Once again, we always have two issues with support requests: the problem and the client’s reaction to the problem. A good institution can’t neglect the hand-holding necessary for customer success.
We don’t have any perspective on how serious or systemic the issues are. It seems like they are monumental, catastrophic, intractable. Bad to use 2.4 GHz alone. Well, the alternative might not be any better as you said.
More curious as to why a wired NIC wasn’t standard?
Honestly, having a 2.4GHz + 5GHz chip would likely have solved the problems. It would work out of the box with people’s home routers, it supports higher bandwidth, and would stop the standard response on this forum from being “make sure you have a 2.4GHz network”…
Glowforge users are not engineers.
I just don’t understand why they chose such a low-end chipset on such an expensive device…inexperienced engineers?
Someone needs to spend a day and solder a hat onto the PCB? We know there is a spot for it.
Indeed. One more factor: that people actually do the troubleshooting steps you ask. It’s also so much easier when you have the option to change things and see what happens (I recall a recent forum post where someone was temporarily in possession of two carriage plates and it was rather obvious to determine that the fan on one was broken). Turning the router on and off is probably achievable for most, but what about moving it? So many visits to relatives for the holidays where the WiFi only worked in half the house (and inevitably not including the guest room). Oh look, the router is some POS supplied by the cable company and it’s behind the TV with a 3 inch cord. I wish I could tell people with WiFi problems to go to Target and buy a Nest WiFi or Eero 3 pack and see if it’s still broken. Or one of these like I have. Blankets the whole house with the bonus that birds fall from the sky fully cooked.
I don’t know what possible thought process would lead to leaving out the ethernet port. I’m thinking the same Jony Ive aesthetic that gave us one button instead of a screen that could say what’s wrong.
Thanks for the insights–once upon a time defrag helped, but decades later no longer applicable (glad I only did it a handful of times in the last decade, then).
And agree, empirical is not statistical evidence. But it should not be dismissed out of hand if you’re studying user experience with a product in the real world. But if working on a designed experiment, of course it’s not meaningful.
It is certainly a fallacy to expect this, and the fallacy of magical leaps that you have a clear notion of the destination but no idea of the means to get there or the built in paradoxes that you cannot choose only the “good” stuff.

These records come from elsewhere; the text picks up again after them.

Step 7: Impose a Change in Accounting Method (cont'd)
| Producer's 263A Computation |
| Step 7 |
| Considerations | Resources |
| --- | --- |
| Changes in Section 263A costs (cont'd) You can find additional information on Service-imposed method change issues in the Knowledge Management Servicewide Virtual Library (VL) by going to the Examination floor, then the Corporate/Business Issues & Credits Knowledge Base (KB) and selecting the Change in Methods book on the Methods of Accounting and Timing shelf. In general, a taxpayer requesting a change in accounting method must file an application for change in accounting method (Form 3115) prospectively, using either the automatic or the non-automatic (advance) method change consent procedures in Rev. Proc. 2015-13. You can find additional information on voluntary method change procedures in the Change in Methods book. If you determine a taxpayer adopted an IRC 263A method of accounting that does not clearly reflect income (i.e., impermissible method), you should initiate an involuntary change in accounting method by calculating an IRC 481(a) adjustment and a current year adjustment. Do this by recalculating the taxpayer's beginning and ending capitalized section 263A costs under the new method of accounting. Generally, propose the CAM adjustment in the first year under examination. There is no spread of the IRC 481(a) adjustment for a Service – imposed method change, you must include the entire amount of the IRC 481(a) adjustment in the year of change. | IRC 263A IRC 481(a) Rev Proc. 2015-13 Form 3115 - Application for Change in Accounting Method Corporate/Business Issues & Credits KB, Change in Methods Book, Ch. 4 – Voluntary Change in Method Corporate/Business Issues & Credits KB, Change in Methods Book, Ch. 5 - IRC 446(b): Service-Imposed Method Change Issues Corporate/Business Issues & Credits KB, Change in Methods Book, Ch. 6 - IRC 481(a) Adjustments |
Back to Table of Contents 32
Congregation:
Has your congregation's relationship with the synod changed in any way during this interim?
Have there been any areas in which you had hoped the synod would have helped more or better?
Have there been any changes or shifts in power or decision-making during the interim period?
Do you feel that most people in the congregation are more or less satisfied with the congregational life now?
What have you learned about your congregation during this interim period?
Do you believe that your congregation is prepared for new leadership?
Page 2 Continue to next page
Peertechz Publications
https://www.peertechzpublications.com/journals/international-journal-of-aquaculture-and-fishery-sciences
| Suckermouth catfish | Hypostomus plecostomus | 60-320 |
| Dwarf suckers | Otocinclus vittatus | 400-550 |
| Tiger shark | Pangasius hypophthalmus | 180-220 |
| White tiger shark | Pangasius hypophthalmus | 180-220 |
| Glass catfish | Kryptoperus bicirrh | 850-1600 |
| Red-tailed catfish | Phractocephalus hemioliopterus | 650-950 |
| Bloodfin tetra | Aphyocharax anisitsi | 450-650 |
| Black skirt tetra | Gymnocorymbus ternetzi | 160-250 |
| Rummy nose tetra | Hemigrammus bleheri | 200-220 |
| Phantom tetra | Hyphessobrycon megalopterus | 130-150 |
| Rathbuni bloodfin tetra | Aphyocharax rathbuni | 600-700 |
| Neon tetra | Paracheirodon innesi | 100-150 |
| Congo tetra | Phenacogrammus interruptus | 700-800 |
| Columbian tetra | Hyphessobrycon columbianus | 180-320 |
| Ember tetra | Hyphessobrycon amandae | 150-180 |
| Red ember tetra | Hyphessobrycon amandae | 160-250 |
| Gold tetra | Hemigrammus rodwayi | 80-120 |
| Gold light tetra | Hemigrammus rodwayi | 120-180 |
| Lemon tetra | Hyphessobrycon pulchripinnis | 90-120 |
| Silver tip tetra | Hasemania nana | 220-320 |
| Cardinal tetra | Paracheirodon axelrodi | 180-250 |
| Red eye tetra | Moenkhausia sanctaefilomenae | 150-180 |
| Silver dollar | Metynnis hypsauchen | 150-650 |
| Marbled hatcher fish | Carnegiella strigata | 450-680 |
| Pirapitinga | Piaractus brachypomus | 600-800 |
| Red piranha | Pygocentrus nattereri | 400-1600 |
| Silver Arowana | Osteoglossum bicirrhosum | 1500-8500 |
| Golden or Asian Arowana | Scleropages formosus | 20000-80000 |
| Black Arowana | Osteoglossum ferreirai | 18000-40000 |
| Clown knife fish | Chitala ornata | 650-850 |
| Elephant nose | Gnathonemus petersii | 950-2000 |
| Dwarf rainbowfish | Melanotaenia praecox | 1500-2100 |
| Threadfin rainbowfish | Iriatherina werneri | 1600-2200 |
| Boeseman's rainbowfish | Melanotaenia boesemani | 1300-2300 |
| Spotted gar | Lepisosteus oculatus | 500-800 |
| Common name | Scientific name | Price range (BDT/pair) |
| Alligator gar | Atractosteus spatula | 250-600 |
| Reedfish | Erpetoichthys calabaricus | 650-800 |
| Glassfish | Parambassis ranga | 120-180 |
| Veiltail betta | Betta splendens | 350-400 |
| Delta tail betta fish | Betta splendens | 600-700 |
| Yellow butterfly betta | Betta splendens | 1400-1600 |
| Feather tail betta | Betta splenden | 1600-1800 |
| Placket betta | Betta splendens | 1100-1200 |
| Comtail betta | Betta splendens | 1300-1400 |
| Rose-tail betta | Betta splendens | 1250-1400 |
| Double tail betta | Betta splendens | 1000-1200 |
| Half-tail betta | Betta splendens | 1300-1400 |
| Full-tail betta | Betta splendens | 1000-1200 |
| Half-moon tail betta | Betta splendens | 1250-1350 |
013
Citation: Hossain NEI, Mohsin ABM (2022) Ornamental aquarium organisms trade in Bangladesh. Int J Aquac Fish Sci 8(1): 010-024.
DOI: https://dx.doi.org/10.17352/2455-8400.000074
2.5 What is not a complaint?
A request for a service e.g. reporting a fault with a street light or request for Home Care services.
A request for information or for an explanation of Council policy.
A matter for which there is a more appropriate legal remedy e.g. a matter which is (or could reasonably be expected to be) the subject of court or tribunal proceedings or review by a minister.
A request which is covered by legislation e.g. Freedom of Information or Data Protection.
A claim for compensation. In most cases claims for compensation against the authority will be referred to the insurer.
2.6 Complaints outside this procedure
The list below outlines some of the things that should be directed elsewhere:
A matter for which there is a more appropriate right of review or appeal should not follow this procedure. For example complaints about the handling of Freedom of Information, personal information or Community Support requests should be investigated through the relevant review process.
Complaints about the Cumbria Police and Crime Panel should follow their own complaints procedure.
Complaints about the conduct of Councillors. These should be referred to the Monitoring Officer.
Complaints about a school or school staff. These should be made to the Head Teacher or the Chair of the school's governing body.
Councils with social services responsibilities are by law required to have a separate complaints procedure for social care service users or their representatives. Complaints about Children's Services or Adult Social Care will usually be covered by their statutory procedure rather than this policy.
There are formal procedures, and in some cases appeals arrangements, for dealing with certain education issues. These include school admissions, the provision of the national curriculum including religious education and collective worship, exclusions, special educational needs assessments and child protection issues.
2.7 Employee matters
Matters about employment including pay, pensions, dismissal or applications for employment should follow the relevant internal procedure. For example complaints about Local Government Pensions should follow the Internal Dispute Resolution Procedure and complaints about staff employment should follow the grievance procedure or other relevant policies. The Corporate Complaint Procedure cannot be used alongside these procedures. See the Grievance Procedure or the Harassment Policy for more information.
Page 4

However Entropy takes energy to oppose and I find that the best place to put your energies. “Best” cannot be defined by any scientific method as it only shows a path to results and the definition of best falls to the deepest part of your primary occupation, and a part given very short shrift by most folk no matter what religion or lack of it. I regard it as “best” to be a logical discussion and not a catechism.